Letzterer ist mittlerweile Mitglied von MLL, während Eisel sich ohnehin gegen Ausgrenzung engagiert, etwa in seinem Schul-Projekt „Meet Klezmer“. Eigentlich geht’s dabei um Fremdenfeindlichkeit und Rassismus, aber das Grund-Konzept passt auch hier: „Musik verbindet, und die Andersheit des jeweils anderen ist eine Bereicherung“, sagt Eisel.

Mit Theis kooperierte Eisel wiederum bereits bei einem Klezmer-Online-Workshop; außerdem unterrichtet sie im gleichen Gebäudekomplex, wo sich neben dem Freiraum das Foto- und Filmstudio von Jean M. Laffitau befindet, mit dem Eisel ebenfalls schon zusammengearbeitet hat.

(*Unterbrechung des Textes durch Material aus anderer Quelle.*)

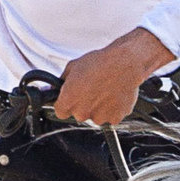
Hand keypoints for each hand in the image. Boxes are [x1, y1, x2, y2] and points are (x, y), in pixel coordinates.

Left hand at [55, 27, 171, 125]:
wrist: (125, 63)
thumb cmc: (100, 63)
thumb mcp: (73, 66)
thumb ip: (62, 81)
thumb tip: (55, 87)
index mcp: (68, 101)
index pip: (61, 112)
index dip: (66, 103)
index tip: (72, 97)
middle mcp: (82, 112)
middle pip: (79, 114)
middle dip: (83, 105)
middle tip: (92, 89)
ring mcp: (99, 117)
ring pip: (96, 116)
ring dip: (99, 107)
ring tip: (105, 90)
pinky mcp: (115, 118)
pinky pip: (111, 116)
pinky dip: (113, 108)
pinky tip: (114, 94)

Laffitau begleitet das Modellprojekt, um in Form einer Videodokumentation eine Handlungsanleitung für interessierte Nachahmer zur Verfügung stellen zu können. „Damit jeder weiß, was es braucht“, sagt Eisel. Nämlich? „Eine liebevolle Anleitung, die die Kreativität der Leute nicht untergräbt.“ Das Hauptproblem jedoch, erläutern Eisel und Theis, bestehe darin, die Interessen der Gruppe mit den Bedürfnissen Einzelner in Einklang zu bringen. In dem Punkt ergänzen sich die beiden: „Ich sehe den Wald, Christina die Bäume“, sagt Eisel. Allerdings benötige man auch genügend Betreuer, um den Gruppenprozess selbst dann am Laufen zu halten, wenn etwa ein Autist plötzlich ausschere – parallel müsse der Betreffende ja aufgefangen werden. Und generell gelte es, die Improvisation groß zu schreiben: „Man muss die Leute schnell kennenlernen und schnell reagieren“, ergänzt Theis. Denn nicht jeder kommt mit jedem noch so simplen Schlag-Instrument klar; einige haben ihre eigene Geige oder Gitarre mitgebracht – auch das will integriert werden.

Konzert: Freitag, 22. April, 16 Uhr, Freiraum Saarbrücken, Dudweiler Landstraße 7 (zu erreichen über den Homburg, Camillo-Sitte-Straße).